» **THINGS TO DO**
[1] In the text on the Herbert C. Bonner Bridge replacement, when was approval of the replacement project first announced?
[2] Extend the text on the Herbert C. Bonner Bridge replacement past its final sentence.

» **SELECTED TEXT**
"""

Built in 1963, the bridge has served thousands of vehicles over nearly six decades, suffered boat and barge collisions and battled harsh ocean elements and intense currents that, at times, almost caused it to lose its footing.

About the Replacement Bridge

The Herbert C. Bonner Bridge replacement project (later known as the Marc Basnight Bridge) approval was first announced in August 2015, after various legal obstacles from environmental groups halted construction. At the time, the project was reported to begin in the spring of 2016.

Former Gov. Pat McCrory indicated the terms of a settlement agreement reached in June had been met, and the environmental groups represented by the Southern Environmental Law Center—which included the Defenders of Wildlife and the National Wildlife Refuge Association—had dropped all remaining lawsuits that stood in the way of construction.

During building efforts in 2017, however, crews working on the new Herbert C. Bonner Bridge drove a steel casing into the three underground transmission cables that bring power to Hattteras and Ocracoke Islands, causing damage to two of the three cables, according to the Cape Hatteras Electric Cooperative. Because of the incident, more than 7,600 homes and businesses were affected, according to The Virginian-Pilot.

Only a few days after the incident, the contractor responsible was sued by residents in a court action filed before power even returned in many communities.

"""

» **DATA EXTRACTS**
"""

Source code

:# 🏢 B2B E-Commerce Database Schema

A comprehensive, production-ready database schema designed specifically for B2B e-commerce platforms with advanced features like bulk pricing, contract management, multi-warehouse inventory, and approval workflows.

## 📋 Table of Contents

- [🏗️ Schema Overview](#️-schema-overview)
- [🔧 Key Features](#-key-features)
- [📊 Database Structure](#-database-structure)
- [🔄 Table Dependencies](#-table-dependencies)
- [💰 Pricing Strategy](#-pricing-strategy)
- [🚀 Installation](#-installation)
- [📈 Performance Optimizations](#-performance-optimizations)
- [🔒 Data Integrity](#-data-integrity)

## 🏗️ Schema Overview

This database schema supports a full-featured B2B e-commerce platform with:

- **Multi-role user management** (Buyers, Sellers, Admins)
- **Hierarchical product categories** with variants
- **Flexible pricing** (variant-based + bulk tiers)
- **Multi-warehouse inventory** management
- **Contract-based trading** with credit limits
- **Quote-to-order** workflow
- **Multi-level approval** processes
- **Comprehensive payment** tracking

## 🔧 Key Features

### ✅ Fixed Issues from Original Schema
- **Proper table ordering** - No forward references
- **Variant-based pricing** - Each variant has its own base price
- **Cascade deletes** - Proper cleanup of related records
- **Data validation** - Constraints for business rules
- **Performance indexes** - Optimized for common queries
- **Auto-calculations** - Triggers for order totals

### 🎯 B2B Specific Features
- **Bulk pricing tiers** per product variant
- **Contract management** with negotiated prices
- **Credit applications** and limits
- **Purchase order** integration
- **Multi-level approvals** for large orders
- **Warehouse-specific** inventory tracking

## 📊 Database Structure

"""
"""

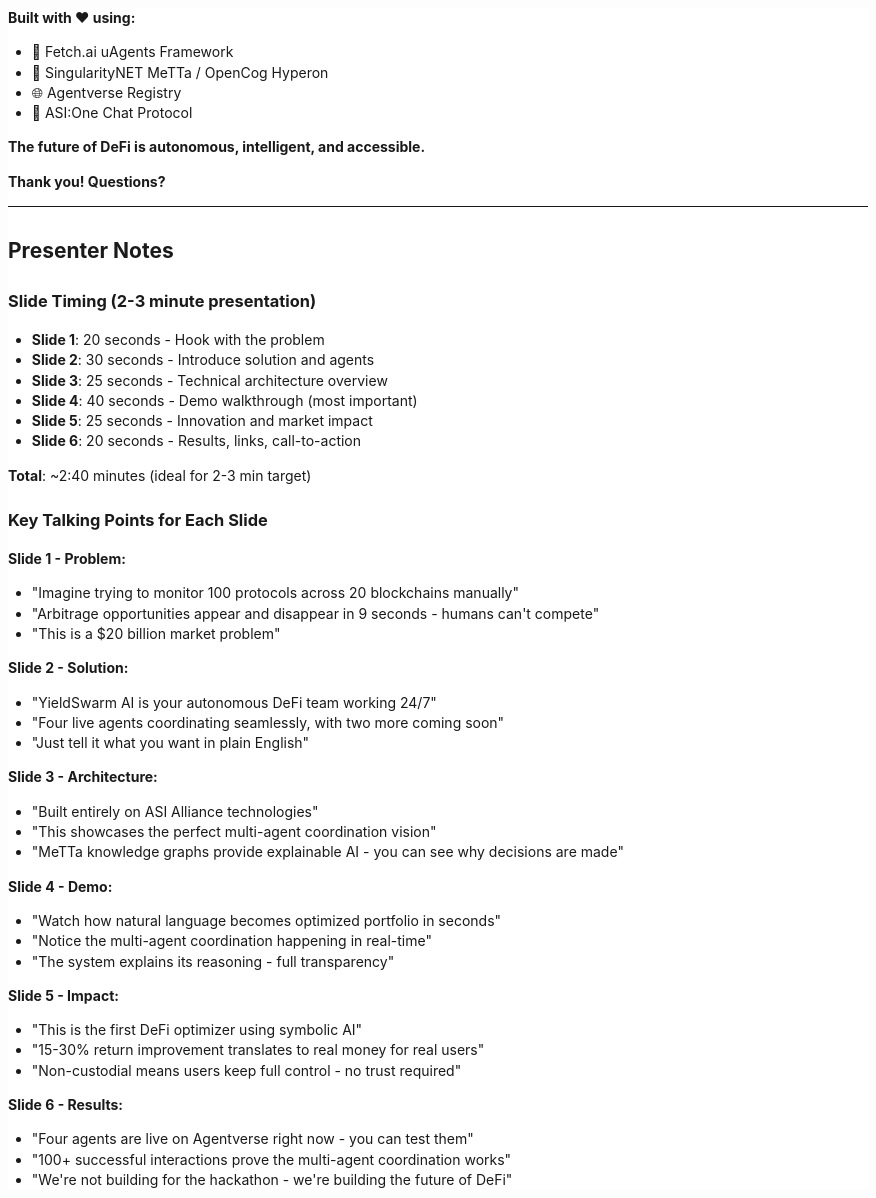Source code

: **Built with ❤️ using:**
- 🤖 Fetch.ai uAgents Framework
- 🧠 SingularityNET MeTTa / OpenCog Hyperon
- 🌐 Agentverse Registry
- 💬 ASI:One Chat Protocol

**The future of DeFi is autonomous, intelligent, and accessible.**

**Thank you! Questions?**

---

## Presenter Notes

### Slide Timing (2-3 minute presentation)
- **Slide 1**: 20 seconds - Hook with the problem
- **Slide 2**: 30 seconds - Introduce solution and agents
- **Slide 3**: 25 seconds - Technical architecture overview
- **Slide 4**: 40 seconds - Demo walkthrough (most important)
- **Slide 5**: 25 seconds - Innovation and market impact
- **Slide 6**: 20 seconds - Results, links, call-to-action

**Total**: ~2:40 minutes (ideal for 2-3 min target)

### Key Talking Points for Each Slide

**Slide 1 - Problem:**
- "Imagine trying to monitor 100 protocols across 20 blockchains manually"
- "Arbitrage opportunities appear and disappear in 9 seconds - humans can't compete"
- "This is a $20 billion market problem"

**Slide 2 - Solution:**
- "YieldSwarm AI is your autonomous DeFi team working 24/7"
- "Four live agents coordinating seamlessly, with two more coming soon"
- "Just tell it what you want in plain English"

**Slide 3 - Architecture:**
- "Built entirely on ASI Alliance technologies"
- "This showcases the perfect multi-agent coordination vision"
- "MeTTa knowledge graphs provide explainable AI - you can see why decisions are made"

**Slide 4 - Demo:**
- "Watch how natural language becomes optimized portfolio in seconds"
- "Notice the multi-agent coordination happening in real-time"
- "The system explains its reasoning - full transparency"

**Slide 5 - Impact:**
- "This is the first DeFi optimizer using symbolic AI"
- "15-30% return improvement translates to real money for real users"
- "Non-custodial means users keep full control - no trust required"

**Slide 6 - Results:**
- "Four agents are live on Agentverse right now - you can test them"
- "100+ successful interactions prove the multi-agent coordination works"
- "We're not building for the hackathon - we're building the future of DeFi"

"""

» **YOUR WRITTEN ANSWERS**
[1] August 2015

[2]
By May 2018, the firm responsible for the power outage incident, PCL Construction (Denver), reached a $10.3 million settlement with local businesses and residents. Breaking the agreement down, the firm will pay $8.1 million to businesses and $2.25 million to residents and renters in the area affected by widespread blackouts and evacuations that lasted nearly a week after the outage.

The settlement was ordered by U.S. District Court Judge James C. Dever III.

To reach maximum efficiency, the bridge was divided into five regions and consisted of three or four 54-inch diameter vertical concrete cylinder piles, transition and long navigational spans that used a combination of cast-in-place reinforced concrete pile caps with six to 30, 36-inch square concrete piles in a battered configuration to further resist wind and ship impacts.

In total, work on the project, which opened to traffic on Feb. 25, used 690 piles measuring over 15 miles in length combined.

Most recently, in June of this year, Deep Foundations Institute (Hawthorne, New Jersey) announced the $252 million, 2.8-mile Marc Basnight Bridge was the recipient of its 2019 DFI Outstanding Project Award.

The Basnight Bridge team consisted of engineering company HDR, general and foundation contractor PCL Civil Constructors, and owners the North Carolina Department of Transportation. The team is slated to be presented with the award at the DFI 44th Annual Conference on Deep Foundations Oct. 15-18, in Chicago.

The new bridge is expected to have a 100-year service life.

What’s Happening Now

After starting deconstruction in April, the North Carolina Department of Transportation has reportedly extracted 374 of 1,619 piles and removed 46 of 187 spans. In total, 70,000 tons of debris is expected to be removed and unloaded offshore where portions will be used at four different existing artificial reefs.

“It’s quite an epic undertaking,” said Pablo Hernandez, resident engineer for the North Carolina Department of Transportation. “You have to be very deliberate in how you remove the structures.”

In order to remove these piles and spans—some piles reaching 6 feet in diameter and 130 feet long—the crews are using a special machine with a 6-foot saw blade to make an initial gap. The endeavor is also implementing a hydraulic-powered blade.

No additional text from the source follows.